Carrier executives interviewed by NU described expectations about program manager services that were in line with survey results but stressed control processes they have in place to scrutinize performance.
At Clarendon, Chief Program Officer Juergen Lang said there's been more monitoring of general agents during the past three years. “In each area–underwriting, claims, financial, data processing, regulatory compliance and actuarial–we do at least one audit per year,” he said, noting that larger programs may have quarterly audits. On the other hand, for those MGAs with whom Clarendon has had long-term relationships, fewer audits are needed. “It depends on how familiar we are with the operation and what previous audits produced,” he said.

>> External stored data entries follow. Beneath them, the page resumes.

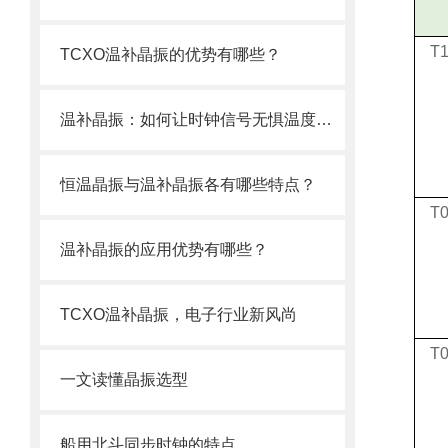
T
TCXO温补晶振的优势有哪些？
温补晶振：如何让时钟信号无惧温度波动？
恒温晶振与温补晶振各有哪些特点？
T
温补晶振的应用优势有哪些？
TCXO温补晶振，电子行业新风尚
T
一文读懂晶振选型
船用北斗同步时钟的特点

Mr. Berkley said his company oversees accounting and claims, and that all payments go through its system. In addition to audits, company representatives “just visit” program managers. “We get to know them and they get to know us. We don't just do audits sitting in our office, having them send us data. We have people go out to their locations and sit and talk,” he said.
Are carriers doing enough monitoring? “That's a fundamental question,” said George Lagos, CEO of Syndicated Services Company in Manchester, N.H. While it's impossible to answer for the industry, he said “an energetic audit process is critical.”
“I don't mean…a police-type function,” he added, describing an ineffective process where a carrier “sends out an auditor, who justifies his existence by finding a bunch of things wrong” and releases a report 120 days later. “There's no implementation or follow-up”–and the same issues are bound to arise on the next audit, he said. “The point…is to improve operational capability, so the quality of services improves.”
While Mr. Berkley and Mr. Lang also described profit-sharing commission arrangements used to align carrier and MGA interests, the Guy Carpenter survey revealed that nearly half (48 percent) of respondents are still paying flat commissions.
Flag: The Survey Says
Head: Growth Projected
Guy Carpenter's May 2005 “Issuing Carrier Survey” exploring carrier appetites in program business found the following key results:
70-80:
The total number of new programs that responding carriers project they will write as a group in 2005.
$20-$40 Billion:
Gross written premiums in the specialty program marketplace estimated by nearly three-quarters (72 percent) of survey respondents
81 Percent:
Percentage of respondents indicating they expect or allow program administrators to perform the underwriting function.
11:
Eleven out of 23 respondents–nearly one-half–still pay flat commissions.
70 Percent:
Percentage of respondents indicating that AAMGA and NAPSLO meetings nurture program business relationships.